Once the hand sanitizer is put in a bottle, it has to sit for three days to allow the hydrogen peroxide to kill any hearty microbes that still may be inside the container or in the solution. Ferguson said this mix was originally devised by WHO for developing nations where perfectly pure distilled water may be hard to come by.
The UConn team sticks to the exact specifications of the WHO formula, and don’t put in any additives like scents, as some makers do, due to allergy concerns.
“We are a good place to do this because we have the mixing and volume measuring apparatuses to make sure we are getting exactly the right proportions,” says Ferguson.
With the help Chris Larosa of the School of Engineering communications office and the UConn Purchasing Department, a label was developed featuring the “UConn Nation” logo that has become familiar during the pandemic, which says “Physically Distant, Socially and Globally Connected.”
So far, about 1,400 two-ounce bottles have been distributed to senior living facilities in Mansfield, and to the Covenant Soup Kitchen in Willimantic.
The biggest challenges right now are getting the empty bottles to put the hand sanitizer in, and keeping a ready supply of ingredients for the sanitizer on hand, Ferguson says.
“The goal right now is to get to 20,000 bottles distributed and to do that, we need a robust supply chain of all materials, bottles, labels and chemicals,” says Jeffrey McCutcheon, an associate professor of chemical and biomolecular engineering and the executive director of the Fraunhofer Center.
Donations have come in from all over Connecticut on the project from companies and non-profits, including Parker Medical, Inc. of Bridgewater; Litchfield Distillery of Litchfield; Hubbard-Hall, Inc., of Waterbury; and Future Frogmen, Inc. of Westport.

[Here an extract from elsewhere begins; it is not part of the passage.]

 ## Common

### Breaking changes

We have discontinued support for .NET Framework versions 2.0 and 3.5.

“We have a good graduate student core team that has offered to come out and volunteer with the process,” says McCutcheon. “We haven’t needed them to a great extent yet, because Noah has done it all with Mayur Ostwal, who is a research assistant professor in our lab.”
“If we can make bottles in the 20,000 number, we can reach out a broader range of charities,” says McCutcheon. “We can work with food banks, first responders, and other communities of need. I began to get more confident in our ability as we crossed different thresholds…100 bottles, 500 bottles, and more.”

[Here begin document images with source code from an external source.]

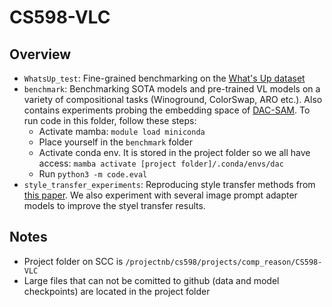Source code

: # CS598-VLC

## Overview

- `WhatsUp_test`: Fine-grained benchmarking on the [What's Up dataset](https://arxiv.org/pdf/2310.19785)
- `benchmark`: Benchmarking SOTA models and pre-trained VL models on a variety of compositional tasks (Winoground, ColorSwap, ARO etc.). Also contains experiments probing the embedding space of [DAC-SAM](https://arxiv.org/pdf/2305.19595). To run code in this folder, follow these steps:  
    - Activate mamba: `module load miniconda`
    - Place yourself in the `benchmark` folder
    - Activate conda env. It is stored in the project folder so we all have access: `mamba activate [project folder]/.conda/envs/dac`
    - Run `python3 -m code.eval`
- `style_transfer_experiments`: Reproducing style transfer methods from [this paper](https://arxiv.org/pdf/2303.17590). We also experiment with several image prompt adapter models to improve the styel transfer results. 



## Notes
- Project folder on SCC is `/projectnb/cs598/projects/comp_reason/CS598-VLC`
- Large files that can not be comitted to github (data and model checkpoints) are located in the project folder



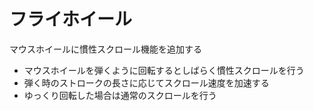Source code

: フライホイール
==============
マウスホイールに慣性スクロール機能を追加する

- マウスホイールを弾くように回転するとしばらく慣性スクロールを行う
- 弾く時のストロークの長さに応じてスクロール速度を加速する
- ゆっくり回転した場合は通常のスクロールを行う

McCutcheon also gave an update on the emergency ventilator prototype that the Fraunhofer Center developed. Whitcraft, Inc., an aerospace manufacturer supplier located in Eastford, produced a ventilator based on UConn’s specifications, design and testing.
“We are going to send the ventilator to UConn Health so they can evaluate the performance,” said McCutcheon. “We will wait and see. The desperate need for ventilators is not there, but they are still interested. I think everyone should be interested in having something like this in their back pocket in case something happens.”